Chandigarh — The teaching of Sanskrit has quietly resumed in Pakistan for the first time since Partition, with Lahore University of Management Sciences (LUMS) introducing a course in the classical language. What began as a three-month weekend workshop grew into a full four-credit university course after strong demand.
Dr Ali Usman Qasmi, director of the Gurmani Centre, says Pakistan holds one of the richest but least-studied Sanskrit archives in the Punjab University library. A significant collection of Sanskrit palm-leaf manuscripts was catalogued in the 1930s by J.C.R. Woolner, but no Pakistani academic has engaged with it since 1947; only foreign researchers have used the material. Training local scholars, Dr Qasmi says, could change that.
LUMS also plans courses on the Mahabharata and the Bhagavad Gita. “Hopefully, this sets a momentum,” Dr Qasmi says, predicting Pakistan-based scholars of these texts within 10–15 years. The initial weekend programme was open to students, researchers, lawyers and academics; after seeing the response, the university turned it into a formal course. Though enrolment is still modest, officials hope it will expand, with ambitions to offer Sanskrit as a year-long course by spring 2027.
The initiative’s driving force is Dr Shahid Rasheed, an associate professor of sociology at Forman Christian College, whose interest in Sanskrit predated LUMS’s outreach. He learned the language largely through online study with scholars such as Antonia Ruppel and McComas Taylor, saying it took nearly a year to cover classical Sanskrit grammar. Dr Rasheed took a sabbatical to teach the LUMS class, focusing mainly on grammar and on “subhashitas” — classical wisdom verses.
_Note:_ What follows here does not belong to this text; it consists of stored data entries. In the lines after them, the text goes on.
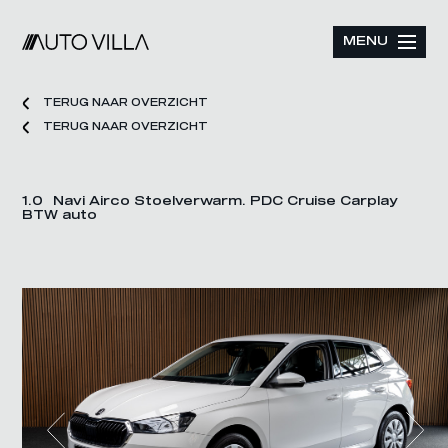
MENU
TERUG NAAR OVERZICHT
TERUG NAAR OVERZICHT
1.0 Navi Airco Stoelverwarm. PDC Cruise Carplay
BTW auto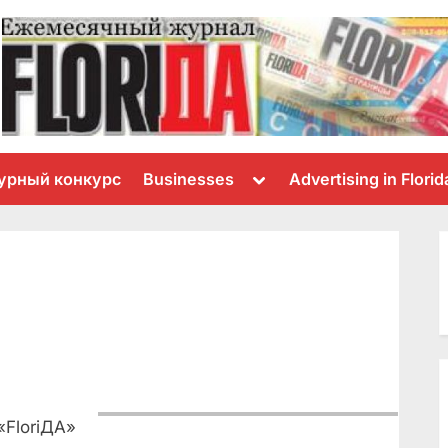
Toggle
урный конкурс
Businesses
Advertising in Florid
sub-
menu
«FloriДА»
Students have been surprised to discover how many Urdu words derive from Sanskrit, and that Sanskrit is distinct from Hindi. Initially seen as difficult, the language’s logical structure quickly engaged learners. “The pleasure of solving something difficult is immense,” Dr Rasheed notes. He adds that modern languages evolve from classical traditions and that, once crossed, the linguistic “veil” reveals shared roots.
Dr Qasmi places the Sanskrit course within LUMS’s broader language ecosystem, which includes Sindhi, Pashto, Punjabi, Balochi, Arabic and Persian. He stresses the importance of engaging a tradition that is part of the Pakistani–Indian heritage: much literature, poetry, art and philosophy trace back to the Vedic age, and many historians believe the Vedas originated in the region, making direct access to classical texts valuable.
Despite political sensitivities, both scholars sense a shifting intellectual climate. Dr Rasheed encounters frequent curiosity about his study and argues that Sanskrit is a regional cultural monument, linked to places such as Panini’s village and to writings from the Indus Valley era. He insists the language is not the monopoly of any single religion: “We need to own it. It is ours too.”
Both scholars say encouraging cross-cultural language learning could help bridge communal divides. If more Hindus and Sikhs in India learned Arabic and more Muslims in Pakistan studied Sanskrit, Dr Rasheed suggests, language could become a tool for rapprochement across South Asia rather than a barrier.